Ganó la Filosofía. Profesor lleno de preguntas, escaso de certidumbres, que enamoraba a sus estudiantes a fuerza de larguísimas discusiones que raramente alcanzaban un consenso.

A Betty. Alumna predilecta. Almas gemelas solo separadas por veinte años y domicilios distintos. El uno en brazos del otro, búsqueda incesante de verdades incontrovertibles en escenarios improbables.

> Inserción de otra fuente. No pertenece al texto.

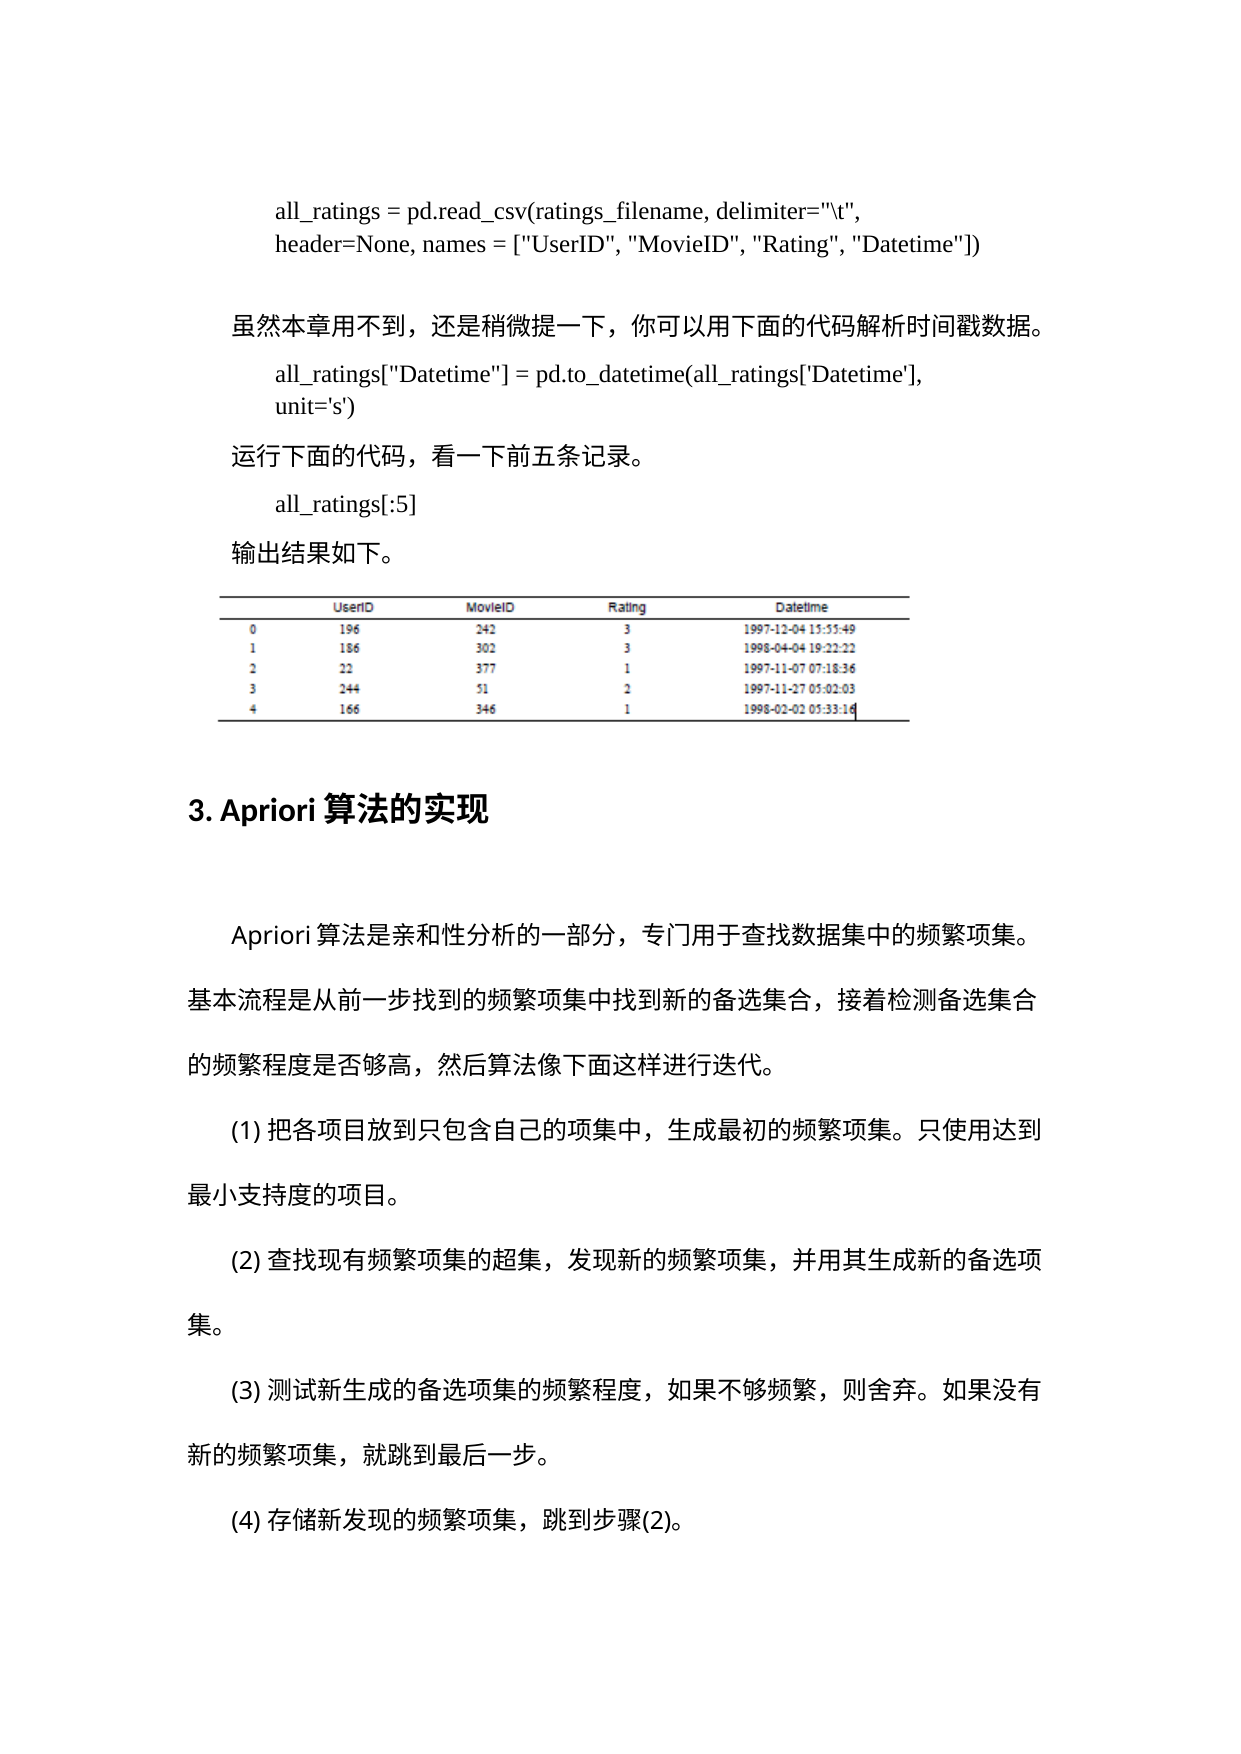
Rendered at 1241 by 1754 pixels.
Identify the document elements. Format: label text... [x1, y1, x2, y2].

subtitle Apriori算法的实现 [187, 774, 1053, 839]
text (4) 存储新发现的频繁项集，跳到步骤(2)。 [187, 1486, 1053, 1551]
text 输出结果如下。 [187, 519, 1053, 584]
text unit='s') [231, 389, 1053, 422]
text (2) 查找现有频繁项集的超集，发现新的频繁项集，并用其生成新的备选项集。 [187, 1226, 1053, 1356]
text 虽然本章用不到，还是稍微提一下，你可以用下面的代码解析时间戳数据。 [187, 292, 1053, 357]
text 运行下面的代码，看一下前五条记录。 [187, 422, 1053, 487]
text (3) 测试新生成的备选项集的频繁程度，如果不够频繁，则舍弃。如果没有新的频繁项集，就跳到最后一步。 [187, 1356, 1053, 1486]
picture [187, 584, 949, 736]
text all_ratings[:5] [231, 487, 1053, 519]
text all_ratings["Datetime"] = pd.to_datetime(all_ratings['Datetime'], [231, 357, 1053, 389]
text header=None, names = ["UserID", "MovieID", "Rating", "Datetime"]) [231, 227, 1053, 259]
text (1) 把各项目放到只包含自己的项集中，生成最初的频繁项集。只使用达到最小支持度的项目。 [187, 1096, 1053, 1226]
text all_ratings = pd.read_csv(ratings_filename, delimiter="\t", [231, 194, 1053, 227]
text Apriori算法是亲和性分析的一部分，专门用于查找数据集中的频繁项集。基本流程是从前一步找到的频繁项集中找到新的备选集合，接着检测备选集合的频繁程度是否够高，然后算法像下面这样进行迭代。 [187, 901, 1053, 1096]
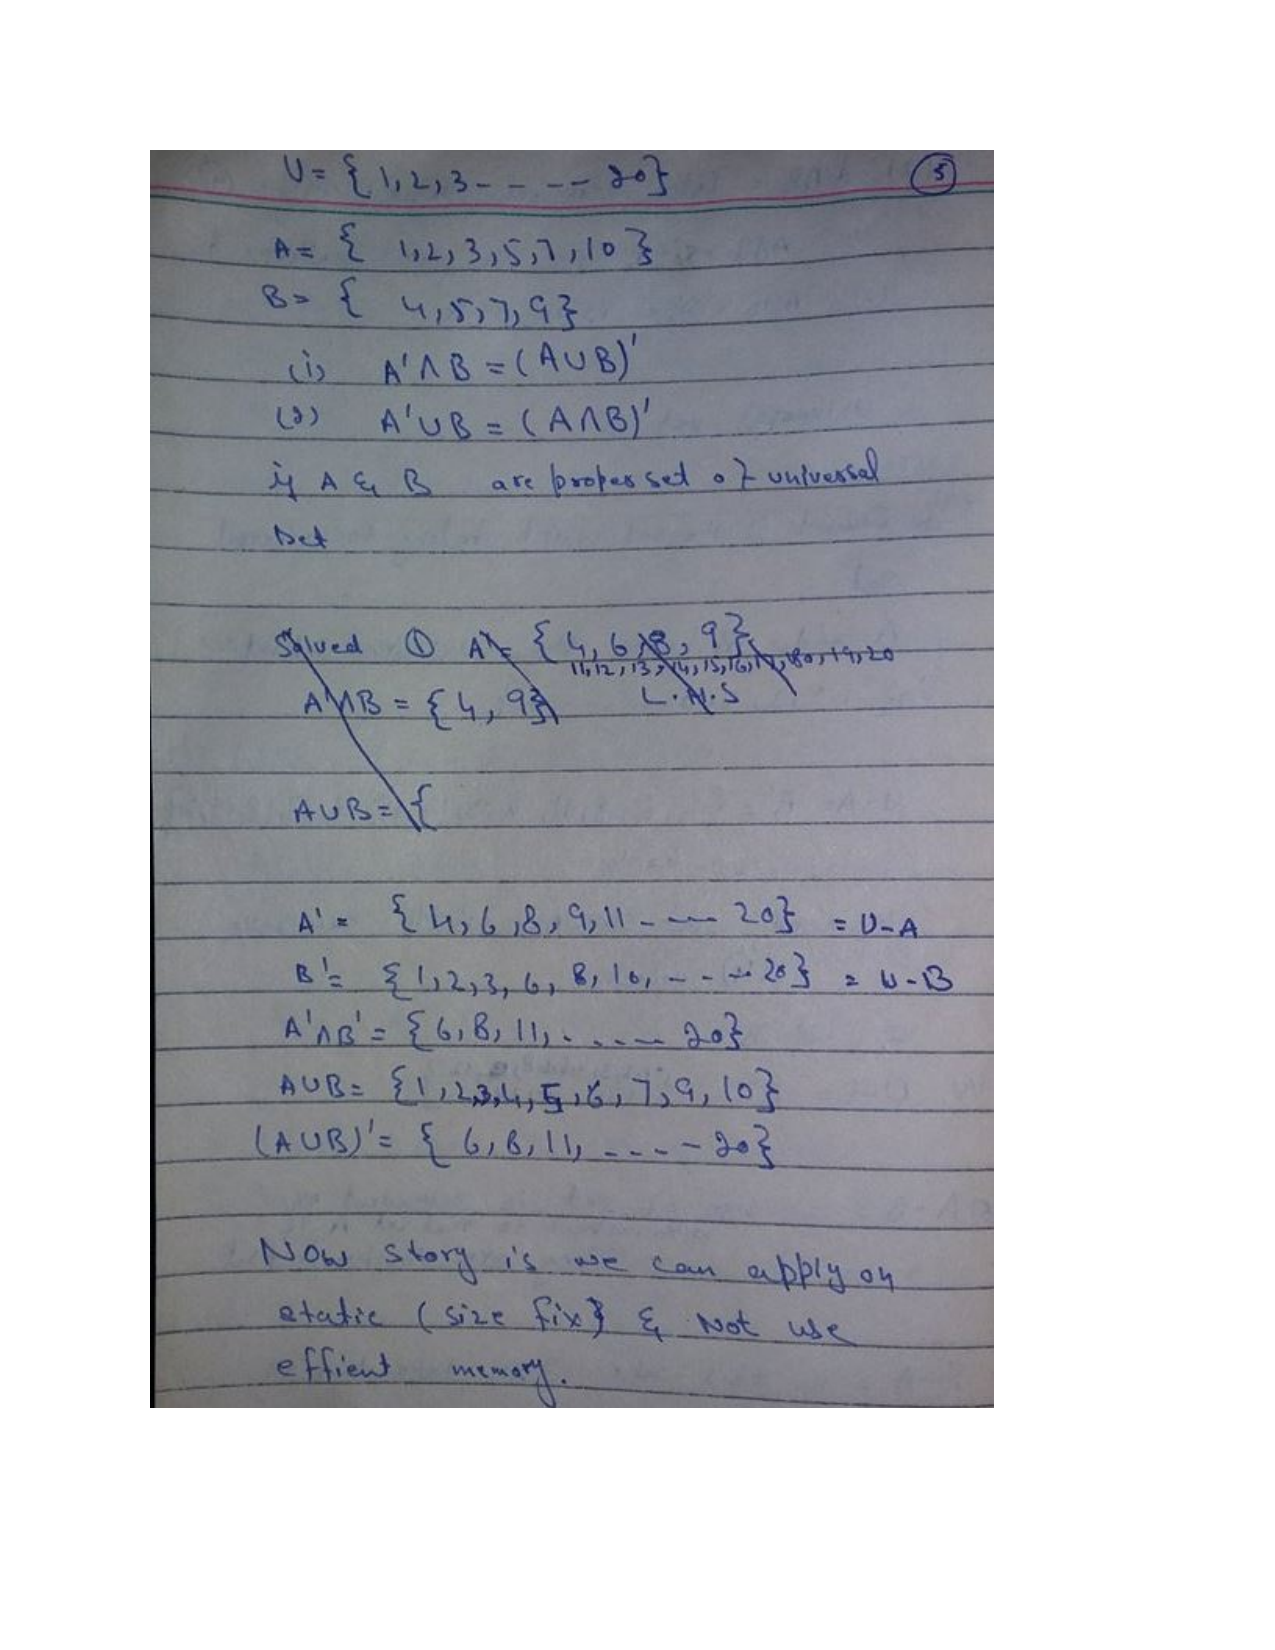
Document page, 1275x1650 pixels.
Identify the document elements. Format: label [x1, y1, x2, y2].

Senderos sin destino fijo, ni vuelta atrás. Nunca se sintió más cerca de la certidumbre que cuando lo asaltaba el desasosiego de la culpa al volver a la casa familiar tras una tarde con ella.

Y ahora, la exigencia de una nueva decisión.

¿Cable rojo, o cable negro? ¿Frances, o Betty? ¿Compromiso, o felicidad?

Unos días más. La noción del tiempo aniquilada por las dudas, todo era un hoy sin horas ni fechas. Atardecer. Sentado en su lado de la cama recordó el talismán guardado en el cajón de la mesilla. El  Morgan de 1921, un dólar de plata, regalo de su abuelo Tom.

Lo apretó en su mano con fuerza, como si de ese trozo de metal precioso pudiese exprimir las gotas de determinación que su ánimo turbado le negaba.

No le dio solución la moneda, mas sí una inspiración. Si él no podía resolver, que corriese el azar con la tarea.

A cara, o cruz

La acomodó en el hueco entre los dedos pulgar e índice de la mano derecha. Cara, Frances y los chicos; el deber. Cruz, Betty y Los Ángeles. El deseo.

Contuvo la respiración mientras la moneda, impulsada por el pulgar, subía por el aire girando sobre su eje. La luz del ocaso teñía alternativamente sus lados de luz dorada según ascendía.

Un destello intenso, de sol miniaturizado, marcó su apogeo. A partir del cual, cara y cruz se ensombrecieron, voluntad de mantener la incertidumbre del resultado, mientras el dólar iniciaba su descenso hacia la mano tendida de Don.

Capricho del destino, el canto del Morgan rebotó sobre su palma abierta, y continuó cayendo hacia el enlosado. Al que saludó con un tintineo amable, apagado de golpe por una detonación seca.

La bala golpeó a Donald en el hombro izquierdo. La fuerza del impacto lo impulsó a girarse hacia el lado contrario, y hacia atrás. De la boca del cañón de su Colt calibre 38, en una mano de una llorosa Frances, brotaba una tenue columna de humo.

Dio dos pasos hacia ella; dos detonaciones más interrumpieron su caminar. Picotazos de plomo en el vientre y el pecho.

En un parpadeo, el mundo se hizo torbellino, salvo las cuartillas en la otra mano de Frances. Caligrafía de Betty, la temida confesión de sus amoríos.  

«Debí, debí…» Una flojera extrema se apoderó de su cuerpo, y cortó de raíz su pensamiento. Cayó aovillado al lado de la moneda. Sus ojos, a punto de opacarse para siempre, aún pudieron dirigir una mirada a esta.

Había salido cruz.

¡Perra suerte! Enseñar a Frances a disparar había sido una pésima decisión.